(no subject)

Sep 15, 2008 15:46

I've had a lot of conversations with various people comparing the me of this time last last year to the me of now. It's slowly dawned on me how much of a difference there is. In a good way, mind. I'm more relaxed and comfortable with my work, I'm even remembering how much I used to enjoy the subjects I take and enjoy them just as much. I'm happier and more omg social, and most importantly, I don't feel like crying every other day. In fact, I don't feel like crying at all.

A lot of this has to do with some of the things I was dealing with last year just not being an issue. I went into the beginning of the school year last time knowing I wouldn't be able to do it. Then there were things that made life physically and emotionally draining, my health was worse the usual because I stopped sleeping and eating properly (not that I'm that good with it now, mind, but still 5x better than I was) and my stress level skyrocketed. I had a mental breakdown by the start of December.
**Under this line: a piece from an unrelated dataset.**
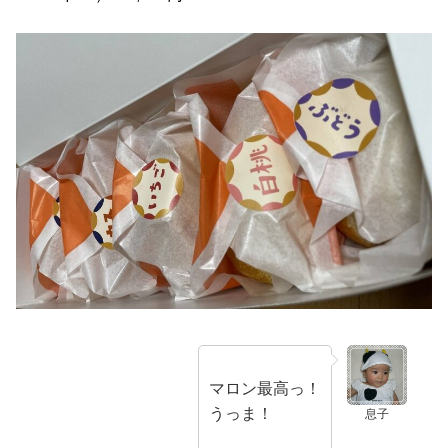
マロン最高っ！
うっま！
息子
Some of the things I was dealing with are still there. The work is still as hard, there's still just as much to do, and I still have that weight of expectation, my family's and mine, to bear. I'm just more prepared to deal with it now. It's like carrying a heavy box, if you pick it up wrong, it's painful, damaging, and impossible to deal with. But pick the same box up in the right way, and in comparison it's so amazingly easy.

I want to keep on carrying this box the right way. I think I'm going to make it to the end, and I'm going to do it well.